The word "Зона": say how many lines of the data below contain it, and give the number alone.

**Input records**
BEGIN
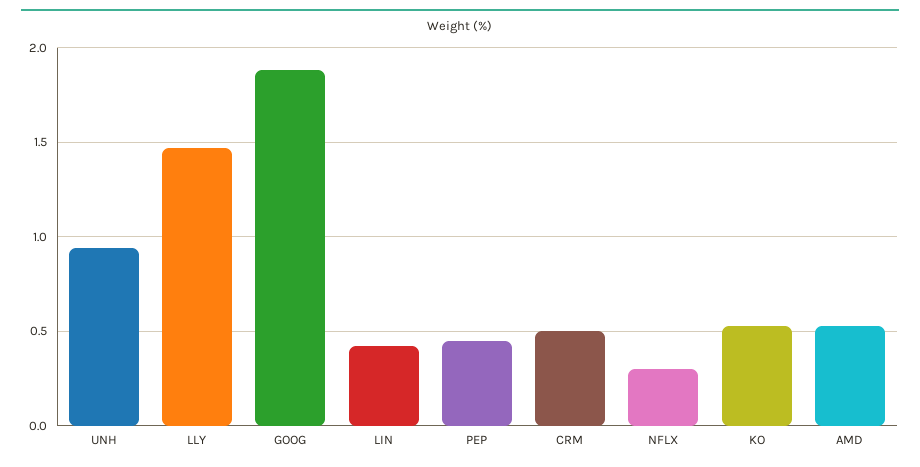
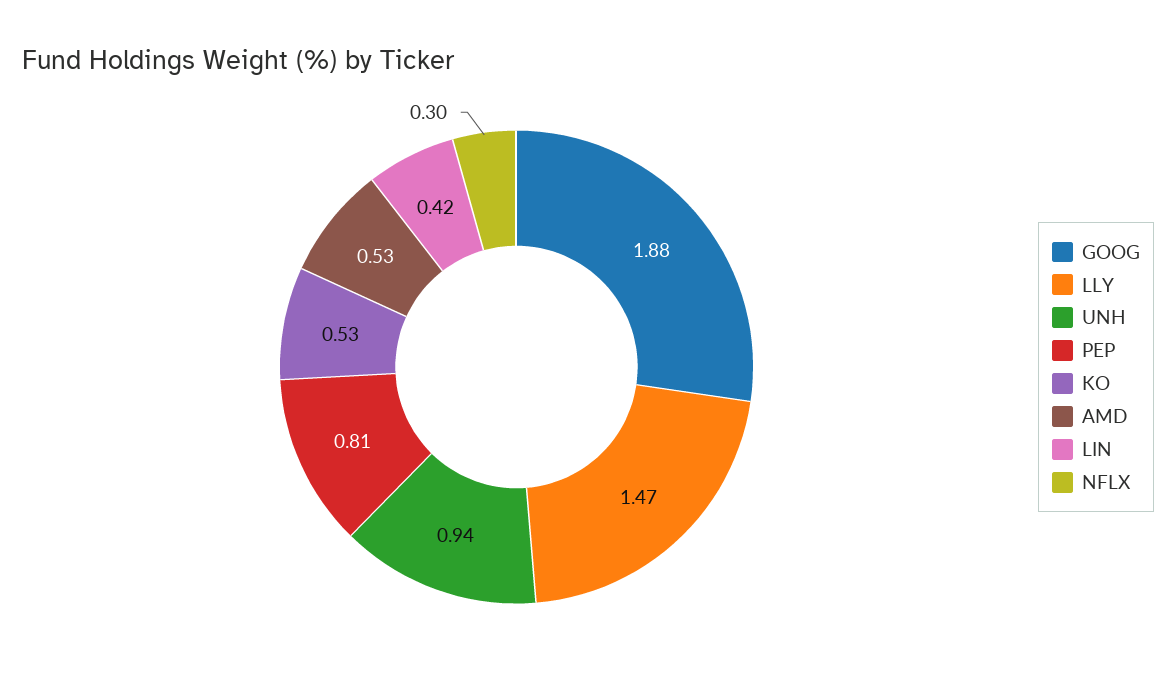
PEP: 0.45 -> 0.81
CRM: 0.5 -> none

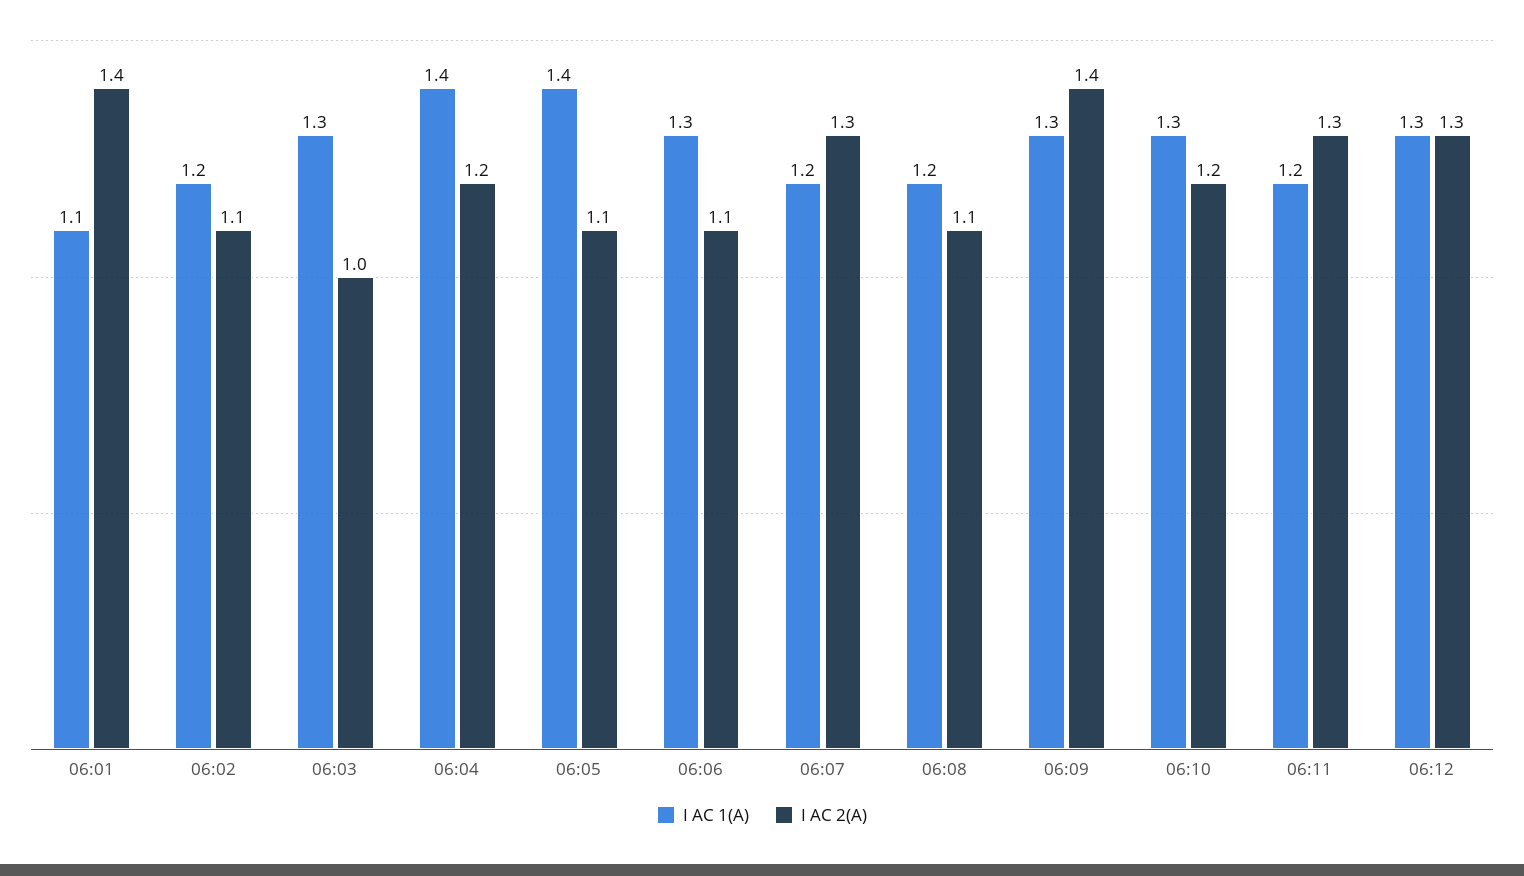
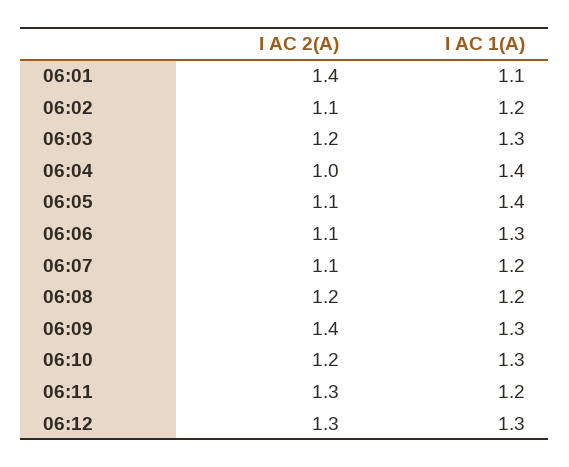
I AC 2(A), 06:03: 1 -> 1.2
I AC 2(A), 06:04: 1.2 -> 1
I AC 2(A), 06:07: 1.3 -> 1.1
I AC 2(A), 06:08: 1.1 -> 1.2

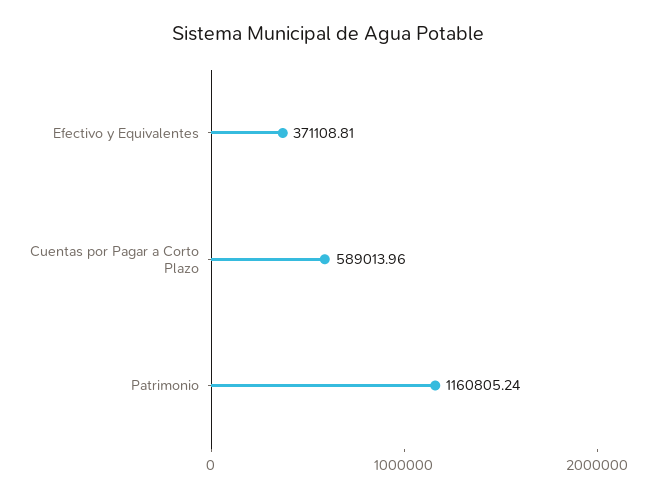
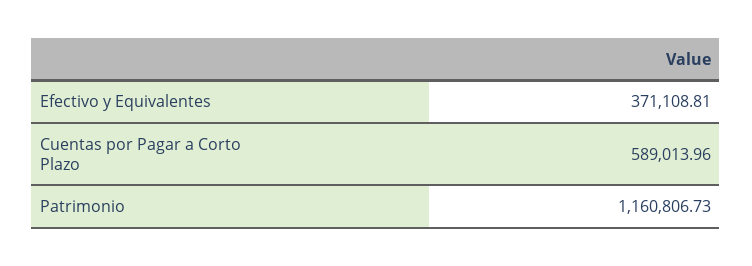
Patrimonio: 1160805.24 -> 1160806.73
END
BEGIN
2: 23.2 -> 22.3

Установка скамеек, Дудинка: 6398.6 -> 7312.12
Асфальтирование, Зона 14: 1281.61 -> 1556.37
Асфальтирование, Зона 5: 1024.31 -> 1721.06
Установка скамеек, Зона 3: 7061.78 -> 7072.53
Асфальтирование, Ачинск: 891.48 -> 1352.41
END
BEGIN
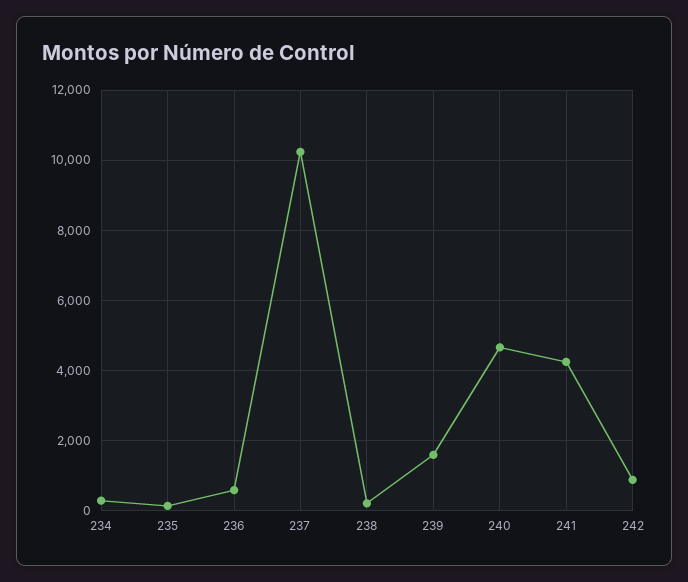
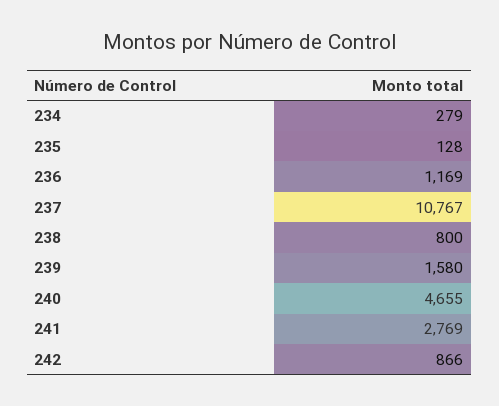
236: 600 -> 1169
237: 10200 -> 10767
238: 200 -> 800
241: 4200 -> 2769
END
**Task output**
3